Dataset entries
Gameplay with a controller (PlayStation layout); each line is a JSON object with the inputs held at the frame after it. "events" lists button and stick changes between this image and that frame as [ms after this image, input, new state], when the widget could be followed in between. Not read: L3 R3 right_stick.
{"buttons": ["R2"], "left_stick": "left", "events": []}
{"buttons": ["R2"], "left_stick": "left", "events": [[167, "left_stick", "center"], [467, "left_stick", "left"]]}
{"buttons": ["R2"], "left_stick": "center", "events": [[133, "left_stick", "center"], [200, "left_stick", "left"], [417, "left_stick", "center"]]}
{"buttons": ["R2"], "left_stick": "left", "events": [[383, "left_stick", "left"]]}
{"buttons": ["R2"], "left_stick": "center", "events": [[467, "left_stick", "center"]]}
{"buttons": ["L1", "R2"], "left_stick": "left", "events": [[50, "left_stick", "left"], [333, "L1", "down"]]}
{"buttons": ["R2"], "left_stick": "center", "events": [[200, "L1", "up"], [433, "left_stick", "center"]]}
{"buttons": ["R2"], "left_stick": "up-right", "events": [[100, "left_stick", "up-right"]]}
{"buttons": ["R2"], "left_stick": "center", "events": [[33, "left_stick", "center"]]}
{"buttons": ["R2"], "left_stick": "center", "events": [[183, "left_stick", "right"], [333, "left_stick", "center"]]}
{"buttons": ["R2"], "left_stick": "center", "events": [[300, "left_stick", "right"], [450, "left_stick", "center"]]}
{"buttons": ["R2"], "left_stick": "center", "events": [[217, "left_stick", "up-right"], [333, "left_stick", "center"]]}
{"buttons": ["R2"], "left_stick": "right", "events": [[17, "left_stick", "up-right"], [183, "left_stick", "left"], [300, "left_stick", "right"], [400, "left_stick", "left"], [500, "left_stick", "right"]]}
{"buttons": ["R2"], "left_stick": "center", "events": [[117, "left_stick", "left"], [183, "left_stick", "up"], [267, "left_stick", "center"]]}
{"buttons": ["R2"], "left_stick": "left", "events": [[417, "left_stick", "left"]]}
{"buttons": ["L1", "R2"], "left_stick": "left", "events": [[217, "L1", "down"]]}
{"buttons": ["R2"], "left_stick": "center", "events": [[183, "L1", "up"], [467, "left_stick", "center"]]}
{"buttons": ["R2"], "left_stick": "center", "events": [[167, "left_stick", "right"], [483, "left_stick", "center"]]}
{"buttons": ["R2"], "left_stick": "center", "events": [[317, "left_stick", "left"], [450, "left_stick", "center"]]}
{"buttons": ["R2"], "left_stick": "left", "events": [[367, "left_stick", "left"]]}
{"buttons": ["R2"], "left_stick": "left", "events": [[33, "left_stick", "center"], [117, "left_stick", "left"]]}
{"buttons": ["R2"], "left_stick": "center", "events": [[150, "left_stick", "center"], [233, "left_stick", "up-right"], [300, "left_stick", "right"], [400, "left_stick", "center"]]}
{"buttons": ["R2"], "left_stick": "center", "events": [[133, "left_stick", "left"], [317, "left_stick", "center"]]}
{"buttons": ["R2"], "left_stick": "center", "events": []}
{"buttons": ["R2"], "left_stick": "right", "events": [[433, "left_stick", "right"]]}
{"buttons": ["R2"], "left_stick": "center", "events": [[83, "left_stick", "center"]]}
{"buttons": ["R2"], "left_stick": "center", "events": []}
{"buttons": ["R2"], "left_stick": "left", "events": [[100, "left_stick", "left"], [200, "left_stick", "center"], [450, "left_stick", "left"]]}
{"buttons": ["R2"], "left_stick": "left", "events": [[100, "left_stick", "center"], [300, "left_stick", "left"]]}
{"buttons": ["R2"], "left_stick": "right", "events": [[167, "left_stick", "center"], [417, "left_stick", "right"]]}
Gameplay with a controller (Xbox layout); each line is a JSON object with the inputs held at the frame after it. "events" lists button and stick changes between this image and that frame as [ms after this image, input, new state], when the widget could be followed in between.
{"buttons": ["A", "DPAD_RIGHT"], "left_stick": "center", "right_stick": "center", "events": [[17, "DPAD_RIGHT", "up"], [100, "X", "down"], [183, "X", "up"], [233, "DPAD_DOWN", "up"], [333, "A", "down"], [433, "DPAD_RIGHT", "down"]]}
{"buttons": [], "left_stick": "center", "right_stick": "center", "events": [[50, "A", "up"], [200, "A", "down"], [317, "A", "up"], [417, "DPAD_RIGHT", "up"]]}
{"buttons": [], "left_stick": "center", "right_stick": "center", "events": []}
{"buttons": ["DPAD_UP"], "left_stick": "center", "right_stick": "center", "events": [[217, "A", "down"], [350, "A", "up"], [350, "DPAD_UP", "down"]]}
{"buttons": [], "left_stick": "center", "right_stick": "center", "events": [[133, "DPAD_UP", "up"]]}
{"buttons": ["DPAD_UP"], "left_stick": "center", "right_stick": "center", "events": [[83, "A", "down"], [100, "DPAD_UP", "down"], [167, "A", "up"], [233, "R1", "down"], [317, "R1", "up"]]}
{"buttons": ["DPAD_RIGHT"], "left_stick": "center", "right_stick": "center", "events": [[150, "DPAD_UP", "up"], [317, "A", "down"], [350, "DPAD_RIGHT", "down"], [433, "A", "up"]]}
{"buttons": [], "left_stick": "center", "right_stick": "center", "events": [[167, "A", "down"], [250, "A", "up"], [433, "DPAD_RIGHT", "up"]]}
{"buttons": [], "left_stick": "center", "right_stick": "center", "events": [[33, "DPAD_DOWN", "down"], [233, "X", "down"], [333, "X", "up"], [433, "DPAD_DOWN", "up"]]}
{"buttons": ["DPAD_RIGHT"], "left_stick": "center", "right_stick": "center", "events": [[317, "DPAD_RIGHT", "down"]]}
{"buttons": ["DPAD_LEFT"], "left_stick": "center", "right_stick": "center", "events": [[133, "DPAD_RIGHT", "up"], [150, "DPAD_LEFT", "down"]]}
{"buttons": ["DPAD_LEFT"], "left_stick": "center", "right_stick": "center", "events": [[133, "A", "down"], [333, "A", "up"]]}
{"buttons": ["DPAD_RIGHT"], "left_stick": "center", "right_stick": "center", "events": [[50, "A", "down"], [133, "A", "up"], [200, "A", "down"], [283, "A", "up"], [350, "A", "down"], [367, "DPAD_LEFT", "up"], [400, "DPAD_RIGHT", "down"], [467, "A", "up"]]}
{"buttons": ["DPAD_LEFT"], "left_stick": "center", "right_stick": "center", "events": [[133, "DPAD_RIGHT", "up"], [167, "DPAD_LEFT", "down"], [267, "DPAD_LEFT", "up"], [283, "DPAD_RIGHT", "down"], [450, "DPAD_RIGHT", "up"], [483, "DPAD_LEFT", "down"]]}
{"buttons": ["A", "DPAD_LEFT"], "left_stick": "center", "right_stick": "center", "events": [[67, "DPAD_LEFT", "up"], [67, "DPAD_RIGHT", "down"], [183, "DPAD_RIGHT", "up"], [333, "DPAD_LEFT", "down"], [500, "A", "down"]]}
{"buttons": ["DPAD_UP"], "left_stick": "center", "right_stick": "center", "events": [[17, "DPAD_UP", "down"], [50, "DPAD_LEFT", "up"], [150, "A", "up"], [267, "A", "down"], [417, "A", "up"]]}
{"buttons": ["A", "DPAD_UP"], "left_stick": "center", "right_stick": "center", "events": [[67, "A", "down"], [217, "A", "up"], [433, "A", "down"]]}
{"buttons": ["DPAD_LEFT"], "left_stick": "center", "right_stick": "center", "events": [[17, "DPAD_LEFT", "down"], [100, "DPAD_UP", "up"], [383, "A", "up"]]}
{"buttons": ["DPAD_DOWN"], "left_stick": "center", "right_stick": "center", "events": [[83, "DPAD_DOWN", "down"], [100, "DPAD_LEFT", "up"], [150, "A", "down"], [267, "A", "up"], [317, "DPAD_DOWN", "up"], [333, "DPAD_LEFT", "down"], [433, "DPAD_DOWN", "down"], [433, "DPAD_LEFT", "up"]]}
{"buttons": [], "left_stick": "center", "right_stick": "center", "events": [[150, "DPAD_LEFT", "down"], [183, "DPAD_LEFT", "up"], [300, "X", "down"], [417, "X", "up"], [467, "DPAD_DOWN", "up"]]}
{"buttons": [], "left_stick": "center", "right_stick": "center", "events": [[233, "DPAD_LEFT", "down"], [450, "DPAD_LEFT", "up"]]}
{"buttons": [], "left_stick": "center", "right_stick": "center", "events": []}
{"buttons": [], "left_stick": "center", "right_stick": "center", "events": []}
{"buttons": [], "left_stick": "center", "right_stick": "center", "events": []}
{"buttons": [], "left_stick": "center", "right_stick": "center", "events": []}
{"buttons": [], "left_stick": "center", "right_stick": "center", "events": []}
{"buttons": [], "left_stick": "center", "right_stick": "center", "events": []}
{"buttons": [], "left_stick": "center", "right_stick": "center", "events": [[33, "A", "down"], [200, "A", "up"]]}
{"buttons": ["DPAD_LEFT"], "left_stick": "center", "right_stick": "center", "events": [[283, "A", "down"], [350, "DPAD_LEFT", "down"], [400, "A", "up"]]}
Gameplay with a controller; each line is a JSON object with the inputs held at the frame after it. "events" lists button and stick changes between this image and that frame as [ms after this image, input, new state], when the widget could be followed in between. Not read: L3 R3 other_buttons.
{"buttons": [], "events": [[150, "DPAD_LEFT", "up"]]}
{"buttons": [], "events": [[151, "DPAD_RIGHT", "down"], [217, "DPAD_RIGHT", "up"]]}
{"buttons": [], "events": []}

(Try it):
Only the lines above that hold "between" are wanted. Show every one of them.

(The answer):
Gameplay with a controller (PlayStation layout); each line is a JSON object with the inputs held at the frame after it. "events" lists button and stick changes between this image and that frame as [ms after this image, input, new state], when the widget could be followed in between. Not read: L3 R3 right_stick.
Gameplay with a controller (Xbox layout); each line is a JSON object with the inputs held at the frame after it. "events" lists button and stick changes between this image and that frame as [ms after this image, input, new state], when the widget could be followed in between.
Gameplay with a controller; each line is a JSON object with the inputs held at the frame after it. "events" lists button and stick changes between this image and that frame as [ms after this image, input, new state], when the widget could be followed in between. Not read: L3 R3 other_buttons.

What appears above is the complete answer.